Mais cela ne résoudra pas tout. Pour Carbon Gap, le marché des crédits carbone doit être encadré de règles strictes pour éviter que les pays riches ne se défaussent sur les pays du Sud, en payant pour y développer des CDR mais en leur laissant la responsabilité de la gestion à long terme. Le carbone capté doit être stocké dans le sous-sol sur de très longues périodes de temps : comment éviter que le pays hôte ne soit livré à lui-même et contraint d’assumer les risques en cas de fuite ou catastrophe ultérieure à l’enfouissement du carbone ?

Autre angle mort : quid des pays en développement n’ayant pas de fort potentiel de stockage du carbone ? Tous ne sont en effet pas dotés de climats tropicaux ou d’une situation géologique favorable.

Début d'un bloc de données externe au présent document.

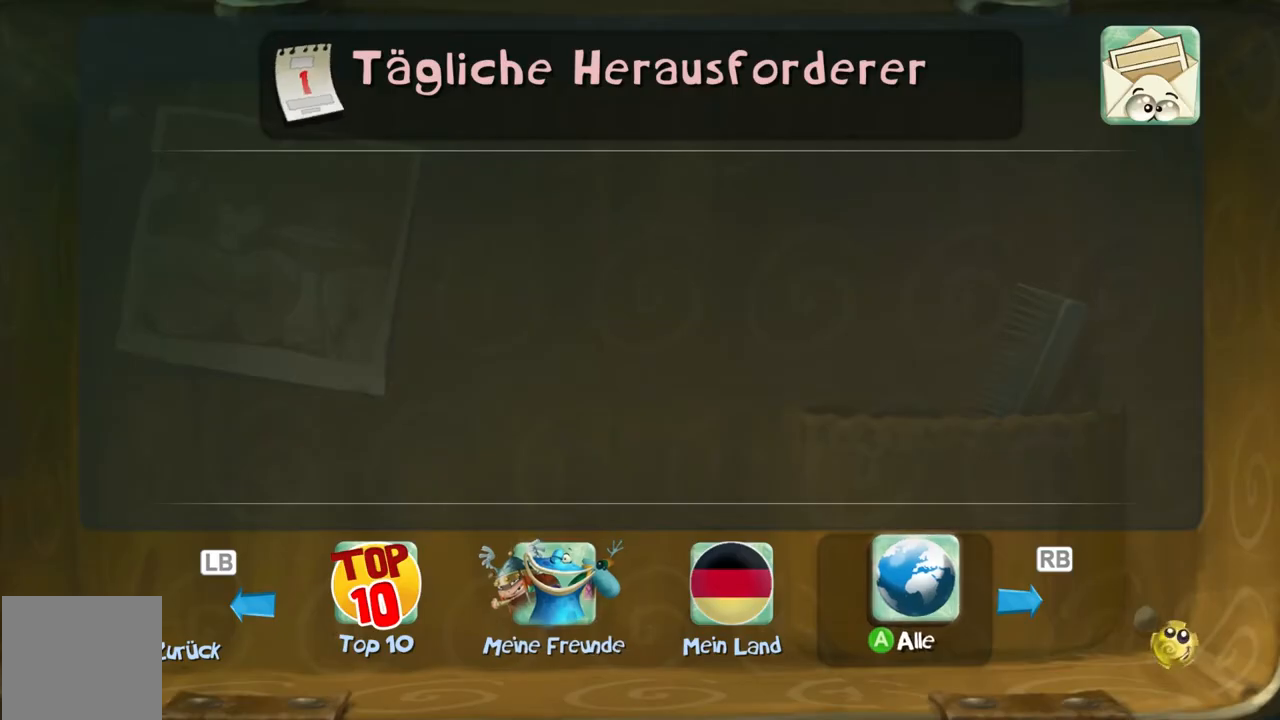
Gameplay with a controller (Xbox layout); each line is a JSON object with the inputs held at the frame after it. "events" lists button and stick changes between this image and that frame as [ms after this image, input, new state], when the widget could be followed in between. Not read: L3 R2 R3 SELECT right_stick.
{"buttons": ["B"], "left_stick": "center", "events": []}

Revient alors la question du juste partage du budget carbone restant. Et l’importance de définir les justes « émissions résiduelles ».

« On sait que l’aviation et la viande sont des secteurs qu’on ne pourra pas décarboner. Les acteurs de ces filières aimeraient continuer à émettre tout en utilisant des CDR pour compenser. Mais on pourrait aussi imaginer se passer en partie de l’avion ou de viande. Définir ce qu’est vraiment une activité essentielle n’est pas simple », dit Sylvain Delerce.

Cycle court et cycle long

Aux risques d’injustice Nord/Sud se superpose également un risque d’injustice vis-à-vis des générations futures. Céder à la tentation d’utiliser les CDR pour esquiver les efforts inconfortables — mais faisables — de décarbonation aujourd’hui, ne ferait que leur rendre la tâche encore plus impossible.

« On risque d’utiliser les CDR aujourd’hui, alors qu’il n’y a pas de règle pour déterminer quels sont les usages essentiels qu’il faudrait conserver pour dans quelques décennies », déplore Alexandra Deprez.

Sur le temps long, toutes les CDR ne se valent pas non plus. Le captage du carbone réalisé en utilisant les plantes ou la reforestation s’inscrit en effet dans le cycle court du carbone. Dans ce cycle, le carbone passe du sol, aux plantes et à l’atmosphère en une boucle à l’échelle du siècle. À l’inverse, le carbone fossile que nous allons chercher dans le sous-sol appartient, lui, au cycle long : il met normalement des millions d’années à s’accumuler dans la lithosphère et à boucler avec l’atmosphère, via le volcanisme.

Équation bancale

« Si l’on émet du carbone de ce cycle long et qu’on ne le capte qu’en plantant des arbres, dans le cycle court, on risque d’avoir un problème », souligne Laurent Bopp, climatologue au Laboratoire des sciences du climat et de l’environnement. L’équation serait inévitablement bancale : on aura tout de même un surplus de CO₂ dans l’air en quelques décennies.

Carbon Gap plaide donc pour un principe de compensation miroir : les émissions liées aux énergies fossiles devraient être compensées par le stockage en profondeur, et non dans la biosphère, de carbone atmosphérique.

Reste un problème qui transcende toutes ces questions : qu’il s’agisse d’utiliser la biomasse ou de capter directement le carbone dans l’air, de nombreuses expertises, de l’Agence internationale de l’énergie, de l’ONU et de climatologues que nous avions interrogés, affirment qu’aucune des nouvelles technologies de CDR ne semble aujourd’hui fiable et dépourvue de risque d’effets secondaires.

Le consensus scientifique est en revanche formel sur un point : le meilleur moyen de lutter contre les injustices climatiques et d’éliminer le carbone, reste de ne pas l’émettre. En attendant de déploiement de mécanismes justes d’élimination du carbone, l’urgence, mal embarquée, demeure la sortie des énergies fossiles.